M. Trudeau a donc proposé de s’en tenir à une hausse annuelle d’environ 3 %. En contrepartie, il offrait des enveloppes consacrées à la santé mentale et les soins à domicile. La logique était tordue.

À cause du vieillissement de la population, les finances des provinces deviennent de plus en plus fragiles par rapport à celles du fédéral. Selon des projections de l’Institut du Québec, même avec des réformes ambitieuses, la hausse annuelle des dépenses en santé resterait d’environ 4,5 %. Or, M. Trudeau offrait moins d’argent… tout en promettant plus de services.
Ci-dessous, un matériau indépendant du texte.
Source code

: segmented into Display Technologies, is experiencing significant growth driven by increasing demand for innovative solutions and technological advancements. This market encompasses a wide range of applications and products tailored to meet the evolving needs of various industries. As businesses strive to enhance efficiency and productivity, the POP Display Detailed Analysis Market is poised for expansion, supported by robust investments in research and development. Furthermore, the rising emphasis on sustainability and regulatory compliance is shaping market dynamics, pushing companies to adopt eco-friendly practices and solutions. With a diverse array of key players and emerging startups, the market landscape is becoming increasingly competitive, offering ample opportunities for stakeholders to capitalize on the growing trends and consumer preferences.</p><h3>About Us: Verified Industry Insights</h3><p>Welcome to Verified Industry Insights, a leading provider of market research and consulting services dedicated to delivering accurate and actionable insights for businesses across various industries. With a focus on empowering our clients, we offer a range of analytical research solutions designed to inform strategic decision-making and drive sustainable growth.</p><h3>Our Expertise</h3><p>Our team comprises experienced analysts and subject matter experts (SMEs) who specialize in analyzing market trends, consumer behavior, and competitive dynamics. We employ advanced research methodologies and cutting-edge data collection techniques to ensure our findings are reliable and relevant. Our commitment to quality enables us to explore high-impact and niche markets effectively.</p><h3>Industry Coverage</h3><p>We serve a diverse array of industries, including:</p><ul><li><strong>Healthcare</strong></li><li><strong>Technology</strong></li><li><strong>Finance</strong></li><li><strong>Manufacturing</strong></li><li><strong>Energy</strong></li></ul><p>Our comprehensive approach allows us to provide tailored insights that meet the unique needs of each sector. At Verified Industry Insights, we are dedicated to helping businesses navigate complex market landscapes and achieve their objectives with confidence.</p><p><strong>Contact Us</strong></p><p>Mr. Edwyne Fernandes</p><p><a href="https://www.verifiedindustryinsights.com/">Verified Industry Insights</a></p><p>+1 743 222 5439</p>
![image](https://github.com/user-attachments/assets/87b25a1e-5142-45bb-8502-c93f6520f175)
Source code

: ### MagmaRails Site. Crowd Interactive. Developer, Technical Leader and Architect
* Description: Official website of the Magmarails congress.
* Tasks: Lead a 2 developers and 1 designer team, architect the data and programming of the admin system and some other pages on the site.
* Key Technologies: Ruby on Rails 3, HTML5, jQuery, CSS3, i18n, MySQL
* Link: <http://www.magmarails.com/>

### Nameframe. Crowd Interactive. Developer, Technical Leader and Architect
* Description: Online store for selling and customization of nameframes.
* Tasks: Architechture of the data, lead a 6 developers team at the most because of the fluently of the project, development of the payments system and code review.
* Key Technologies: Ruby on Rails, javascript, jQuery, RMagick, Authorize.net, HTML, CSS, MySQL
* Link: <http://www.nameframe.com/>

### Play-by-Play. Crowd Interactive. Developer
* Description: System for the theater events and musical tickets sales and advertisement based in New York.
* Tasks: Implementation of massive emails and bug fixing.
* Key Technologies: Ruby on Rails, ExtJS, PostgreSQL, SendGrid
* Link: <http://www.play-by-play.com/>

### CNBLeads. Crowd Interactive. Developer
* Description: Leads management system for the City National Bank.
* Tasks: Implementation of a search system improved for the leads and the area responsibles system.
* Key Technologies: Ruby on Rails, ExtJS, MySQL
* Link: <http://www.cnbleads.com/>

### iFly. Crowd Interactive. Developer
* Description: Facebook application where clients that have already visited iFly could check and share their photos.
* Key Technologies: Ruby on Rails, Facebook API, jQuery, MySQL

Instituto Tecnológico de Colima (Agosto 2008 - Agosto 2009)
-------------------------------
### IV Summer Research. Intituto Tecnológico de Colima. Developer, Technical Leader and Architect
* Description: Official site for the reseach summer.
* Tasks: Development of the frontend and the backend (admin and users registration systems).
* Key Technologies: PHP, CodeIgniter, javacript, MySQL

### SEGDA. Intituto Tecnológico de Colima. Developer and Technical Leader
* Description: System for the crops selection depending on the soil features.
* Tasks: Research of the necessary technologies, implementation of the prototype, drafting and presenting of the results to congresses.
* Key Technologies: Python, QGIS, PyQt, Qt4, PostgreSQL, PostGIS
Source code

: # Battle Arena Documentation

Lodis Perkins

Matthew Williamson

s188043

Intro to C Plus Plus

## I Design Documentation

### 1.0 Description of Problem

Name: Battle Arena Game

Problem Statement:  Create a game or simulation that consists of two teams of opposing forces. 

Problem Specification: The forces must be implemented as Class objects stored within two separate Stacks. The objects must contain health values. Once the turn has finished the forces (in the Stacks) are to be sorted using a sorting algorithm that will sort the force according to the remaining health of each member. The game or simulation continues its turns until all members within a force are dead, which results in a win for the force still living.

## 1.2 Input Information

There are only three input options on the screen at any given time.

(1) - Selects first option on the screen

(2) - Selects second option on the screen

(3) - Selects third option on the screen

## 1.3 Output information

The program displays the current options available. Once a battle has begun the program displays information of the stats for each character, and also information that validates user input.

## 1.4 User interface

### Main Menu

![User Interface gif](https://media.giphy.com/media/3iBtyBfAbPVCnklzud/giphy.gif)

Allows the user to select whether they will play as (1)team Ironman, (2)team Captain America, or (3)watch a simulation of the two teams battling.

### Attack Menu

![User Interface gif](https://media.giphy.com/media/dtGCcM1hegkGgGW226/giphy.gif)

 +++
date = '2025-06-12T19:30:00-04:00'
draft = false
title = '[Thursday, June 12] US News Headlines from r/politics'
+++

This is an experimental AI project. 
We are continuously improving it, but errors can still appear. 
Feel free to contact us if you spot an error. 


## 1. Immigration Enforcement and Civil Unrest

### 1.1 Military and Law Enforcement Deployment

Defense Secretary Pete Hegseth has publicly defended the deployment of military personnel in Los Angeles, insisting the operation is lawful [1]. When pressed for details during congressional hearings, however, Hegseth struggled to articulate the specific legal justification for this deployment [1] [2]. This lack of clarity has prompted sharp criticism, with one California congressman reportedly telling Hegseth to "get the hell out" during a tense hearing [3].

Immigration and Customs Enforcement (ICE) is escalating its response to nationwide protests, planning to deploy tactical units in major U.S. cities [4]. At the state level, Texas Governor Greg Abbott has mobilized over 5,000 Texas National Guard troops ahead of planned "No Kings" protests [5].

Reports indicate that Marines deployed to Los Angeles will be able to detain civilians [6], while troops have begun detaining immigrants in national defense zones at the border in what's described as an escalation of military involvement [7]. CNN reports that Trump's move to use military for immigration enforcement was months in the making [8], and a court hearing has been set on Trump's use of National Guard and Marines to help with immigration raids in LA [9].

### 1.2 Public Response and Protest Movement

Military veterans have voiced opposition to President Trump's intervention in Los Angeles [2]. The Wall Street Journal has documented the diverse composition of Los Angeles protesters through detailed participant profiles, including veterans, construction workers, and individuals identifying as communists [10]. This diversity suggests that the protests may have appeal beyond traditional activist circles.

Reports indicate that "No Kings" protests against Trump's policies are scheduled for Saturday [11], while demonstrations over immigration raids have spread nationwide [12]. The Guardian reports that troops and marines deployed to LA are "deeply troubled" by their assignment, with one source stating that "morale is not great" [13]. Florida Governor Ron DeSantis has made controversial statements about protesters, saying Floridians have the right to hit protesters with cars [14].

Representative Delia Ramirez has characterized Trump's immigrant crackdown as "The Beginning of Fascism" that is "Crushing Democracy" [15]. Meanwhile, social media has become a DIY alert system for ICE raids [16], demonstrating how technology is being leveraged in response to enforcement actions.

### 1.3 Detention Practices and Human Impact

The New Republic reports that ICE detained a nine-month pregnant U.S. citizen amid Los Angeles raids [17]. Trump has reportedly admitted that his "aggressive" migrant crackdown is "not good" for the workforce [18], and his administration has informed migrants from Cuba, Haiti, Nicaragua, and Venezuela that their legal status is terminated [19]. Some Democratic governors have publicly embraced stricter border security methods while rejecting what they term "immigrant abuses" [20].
Les provinces sont montées aux barricades, mais le fédéral les a habilement divisées en négociant des ententes bilatérales. Avant l’annonce de vendredi, seulement quatre provinces n’avaient pas signé (Québec, Ontario, Manitoba et Alberta).

Quand on compare leurs ententes, on constate que Québec a obtenu plus de flexibilité. L’Ontario et l’Alberta ont accordé au fédéral un droit de regard sur les dépenses – y compris des « indicateurs de rendement » et autres « mécanismes » de suivi.

Il faudra attendre le budget fédéral la semaine prochaine pour savoir exactement combien le Québec obtiendra avec ses ententes. La hausse sera plus que celle proposée par M. Harper. Peut-être qu’elle équivaudra à la hausse annuelle de 4 % nécessaire pour protéger les soins.

Ce serait alors un soulagement. Mais cela mériterait plus un soupir exaspéré qu’un cri de victoire. Car se rendre au fil d’arrivée n’aurait pas dû être si pénible.